First, of all it doesn't. It has nothing to do with being buttered. It just is that the buttered side is generally also the side which is initially 'up'. This gives you your initial spin state. As it falls from the table to the floor it generally rotates an uneven number of times - I can't remember if it is one and a half or a half spin, I have never dropped toast myself; only burnt it. Of course the butter-down incidents are more memorable than the butter-up-and-ate-it ones (although, I would throw it in the bin and start again, not that this has ever happened, although plenty of burnt toast has been thrown out unless I have salvaged it through 'scraping'), so an inherently, statistically less likely event is downplayed by perceptual bias and cultural dissemination makes it into a 'law'.
If the table was lower/higher this wouldn't happen so much.
Cats also don't always fall on their feet, but they make every effort to.
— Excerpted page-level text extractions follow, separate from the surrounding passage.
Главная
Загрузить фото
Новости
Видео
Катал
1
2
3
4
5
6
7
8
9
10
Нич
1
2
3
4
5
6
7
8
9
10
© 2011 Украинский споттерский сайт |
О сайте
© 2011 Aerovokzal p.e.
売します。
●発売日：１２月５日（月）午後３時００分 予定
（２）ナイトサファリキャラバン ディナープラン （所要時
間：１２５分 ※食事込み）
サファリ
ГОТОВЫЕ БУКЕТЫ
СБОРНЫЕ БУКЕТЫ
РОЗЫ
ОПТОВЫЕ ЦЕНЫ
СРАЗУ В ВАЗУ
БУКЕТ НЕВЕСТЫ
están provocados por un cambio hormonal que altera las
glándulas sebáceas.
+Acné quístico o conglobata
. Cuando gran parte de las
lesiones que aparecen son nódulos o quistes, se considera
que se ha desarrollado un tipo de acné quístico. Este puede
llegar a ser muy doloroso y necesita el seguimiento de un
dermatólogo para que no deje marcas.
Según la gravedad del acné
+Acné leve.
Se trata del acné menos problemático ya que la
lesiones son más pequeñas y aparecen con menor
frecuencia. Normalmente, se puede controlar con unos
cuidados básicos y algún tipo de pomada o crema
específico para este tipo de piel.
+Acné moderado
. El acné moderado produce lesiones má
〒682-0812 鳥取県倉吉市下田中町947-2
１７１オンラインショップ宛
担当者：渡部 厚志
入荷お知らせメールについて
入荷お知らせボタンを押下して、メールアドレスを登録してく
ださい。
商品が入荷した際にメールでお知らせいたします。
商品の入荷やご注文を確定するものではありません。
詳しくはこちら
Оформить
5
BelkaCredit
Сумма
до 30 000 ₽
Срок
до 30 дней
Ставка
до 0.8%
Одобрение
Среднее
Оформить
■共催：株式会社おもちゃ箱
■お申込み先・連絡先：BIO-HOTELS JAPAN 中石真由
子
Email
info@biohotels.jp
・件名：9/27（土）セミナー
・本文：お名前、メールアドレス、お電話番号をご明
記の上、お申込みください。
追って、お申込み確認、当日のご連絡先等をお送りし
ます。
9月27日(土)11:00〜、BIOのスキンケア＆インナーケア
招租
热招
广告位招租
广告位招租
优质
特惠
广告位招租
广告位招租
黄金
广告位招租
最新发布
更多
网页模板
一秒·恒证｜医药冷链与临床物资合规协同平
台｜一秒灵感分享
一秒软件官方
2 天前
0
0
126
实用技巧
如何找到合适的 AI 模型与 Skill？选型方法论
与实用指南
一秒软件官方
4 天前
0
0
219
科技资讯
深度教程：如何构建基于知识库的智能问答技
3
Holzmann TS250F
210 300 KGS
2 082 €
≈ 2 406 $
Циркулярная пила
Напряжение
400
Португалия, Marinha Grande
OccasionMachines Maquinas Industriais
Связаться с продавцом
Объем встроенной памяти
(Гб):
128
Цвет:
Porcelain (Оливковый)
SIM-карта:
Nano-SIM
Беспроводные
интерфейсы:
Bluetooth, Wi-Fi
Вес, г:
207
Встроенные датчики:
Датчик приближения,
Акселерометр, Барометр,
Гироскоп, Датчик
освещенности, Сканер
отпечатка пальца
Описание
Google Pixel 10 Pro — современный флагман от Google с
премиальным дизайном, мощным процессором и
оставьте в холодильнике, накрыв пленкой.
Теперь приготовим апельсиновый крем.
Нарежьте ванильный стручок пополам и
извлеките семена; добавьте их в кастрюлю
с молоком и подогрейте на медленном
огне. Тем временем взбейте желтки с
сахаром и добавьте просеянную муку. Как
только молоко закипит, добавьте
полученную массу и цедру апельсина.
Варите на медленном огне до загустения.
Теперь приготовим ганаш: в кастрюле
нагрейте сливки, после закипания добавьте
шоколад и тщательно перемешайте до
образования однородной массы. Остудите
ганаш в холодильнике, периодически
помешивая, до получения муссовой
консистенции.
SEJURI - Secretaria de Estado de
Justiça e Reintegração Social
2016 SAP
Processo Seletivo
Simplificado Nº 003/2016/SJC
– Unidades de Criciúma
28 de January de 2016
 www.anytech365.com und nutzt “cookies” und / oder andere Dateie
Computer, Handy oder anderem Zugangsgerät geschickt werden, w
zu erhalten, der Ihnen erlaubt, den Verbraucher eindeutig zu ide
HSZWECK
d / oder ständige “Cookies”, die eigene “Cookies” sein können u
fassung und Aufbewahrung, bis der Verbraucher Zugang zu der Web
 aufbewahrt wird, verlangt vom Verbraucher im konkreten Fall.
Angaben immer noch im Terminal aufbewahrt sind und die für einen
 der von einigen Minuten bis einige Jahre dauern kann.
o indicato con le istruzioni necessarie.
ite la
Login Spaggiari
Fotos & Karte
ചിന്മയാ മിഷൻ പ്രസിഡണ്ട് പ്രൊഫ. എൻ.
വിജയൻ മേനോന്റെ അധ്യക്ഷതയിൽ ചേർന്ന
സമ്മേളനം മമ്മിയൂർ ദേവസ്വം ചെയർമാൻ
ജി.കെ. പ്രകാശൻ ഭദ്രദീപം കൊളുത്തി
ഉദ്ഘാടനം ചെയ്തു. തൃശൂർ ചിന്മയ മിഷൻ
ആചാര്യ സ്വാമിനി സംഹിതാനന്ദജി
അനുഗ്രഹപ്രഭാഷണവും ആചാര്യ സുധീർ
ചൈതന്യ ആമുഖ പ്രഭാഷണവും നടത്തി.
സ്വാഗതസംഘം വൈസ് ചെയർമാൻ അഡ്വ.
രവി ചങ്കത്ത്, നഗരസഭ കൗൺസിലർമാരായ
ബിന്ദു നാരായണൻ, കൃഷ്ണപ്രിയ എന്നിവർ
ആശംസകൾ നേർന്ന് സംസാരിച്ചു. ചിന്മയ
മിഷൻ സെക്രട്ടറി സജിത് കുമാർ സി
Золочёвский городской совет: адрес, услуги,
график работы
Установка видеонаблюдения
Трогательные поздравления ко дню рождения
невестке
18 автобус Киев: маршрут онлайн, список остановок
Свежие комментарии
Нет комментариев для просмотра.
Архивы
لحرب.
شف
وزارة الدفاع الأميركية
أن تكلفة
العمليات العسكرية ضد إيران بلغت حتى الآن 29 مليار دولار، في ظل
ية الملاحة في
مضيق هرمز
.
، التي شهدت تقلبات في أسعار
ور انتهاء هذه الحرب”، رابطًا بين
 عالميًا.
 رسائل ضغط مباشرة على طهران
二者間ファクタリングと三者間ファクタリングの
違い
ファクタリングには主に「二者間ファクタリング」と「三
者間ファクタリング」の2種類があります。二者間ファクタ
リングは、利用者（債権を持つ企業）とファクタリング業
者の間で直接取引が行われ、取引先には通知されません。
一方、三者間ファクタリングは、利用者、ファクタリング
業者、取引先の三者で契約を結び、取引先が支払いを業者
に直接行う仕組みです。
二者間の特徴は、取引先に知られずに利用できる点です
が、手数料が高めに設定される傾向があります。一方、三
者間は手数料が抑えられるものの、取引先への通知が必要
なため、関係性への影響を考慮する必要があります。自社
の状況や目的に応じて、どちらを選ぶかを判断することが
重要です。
So, strapping buttered toast to a cat's back, inverting the whole thing and dropping it from a suitable height will lead to the cat still following its natural instinct and landing on its feet with the 'butter-up' on its back. Provided, of course, that the manner in which the toast has been strapped on does not constrict the cat's ability to twist its spine, as without this it will most likely land on it side, yowl and run off (even so, the toast will not land butter side down).
Incidentally, eating this toast now that it has been in contact with the hair of the cat's back is much the same choice as whether you would eat toast that had landed on the kitchen floor (on which the same cat had sat). I suppose there may be a greater risk of the warm toast attracting fleas into it, if the cat had these, but then all of these extreme possibilities are a tad moot as most people will learn from their mistakes and be less clumsy in future, which is obviously of greater benefit to all aspects of kitchen hygiene, safety and frugality.